Extracted items ▸
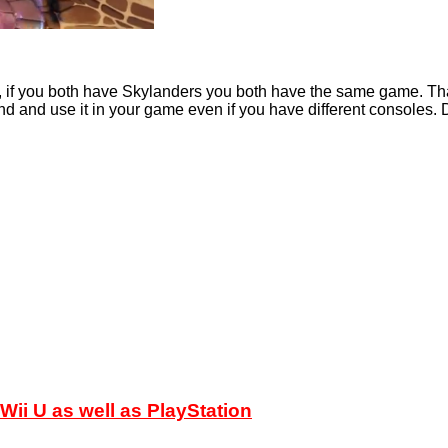
u, if you both have Skylanders you both have the same game. That
nd and use it in your game even if you have different consoles. D
ii U as well as PlayStation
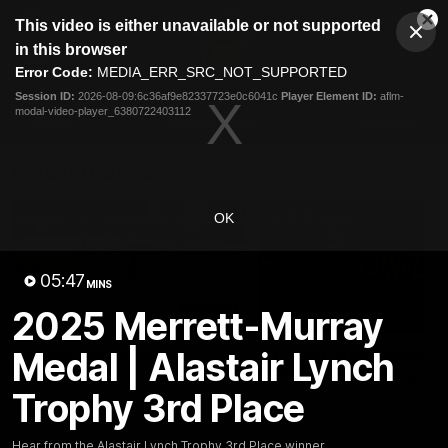
This
This video is either unavailable or not supported
is
Cl
a
Club
in this browser
Clos
Mo
Logo
modal
Error Code:
MEDIA_ERR_SRC_NOT_SUPPORTED
Dia
Menu
window.
Session ID:
2026-08-09:6c36af9e82337723e0c6041c
Player Element ID:
aflm-
Club
modal-video-player_6380722403112
Logo
News
Membership
Fixture
Latest Videos
OK
05:47
MINS
2025 Merrett-Murray
03:06
Medal | Alastair Lynch
Oscar McInerney
Chris Fagan Round 2
highlights
Press Conference
Trophy 3rd Place
VFL Premiership Match
Watch Brisbane’s press
Showreels 2025
conference after round 22’
match against Hawthorn
Hear from the Alastair Lynch Trophy 3rd Place winner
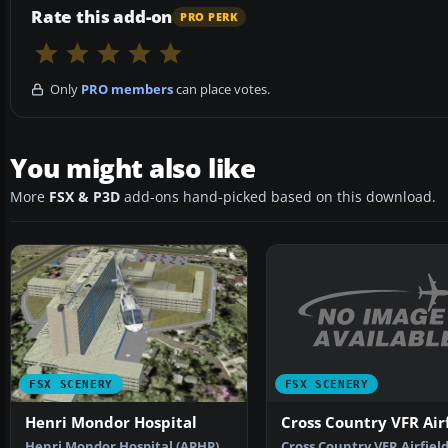
Rate this add-on
PRO PERK
Only
PRO members
can place votes.
You might also like
More
FSX & P3D
add-ons hand-picked based on this download.
FSX SCENERY
FSX SCENERY
Cross Country VFR Airf
Henri Mondor Hospital
Cross Country VFR Airfield
Henri Mondor Hospital (APHP)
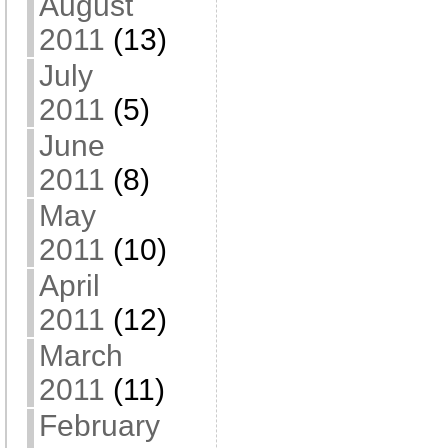
August
2011
(13)
July
2011
(5)
June
2011
(8)
May
2011
(10)
April
2011
(12)
March
2011
(11)
February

HOW TO COMPLETE THIS TASK ▸
Please report every line in the items above that contains the word "Cross", copying each such line in full. Treat uppercase and lowercase as different.

ANSWER TO THIS TASK ▸
Cross Country VFR Airf
Cross Country VFR Airfield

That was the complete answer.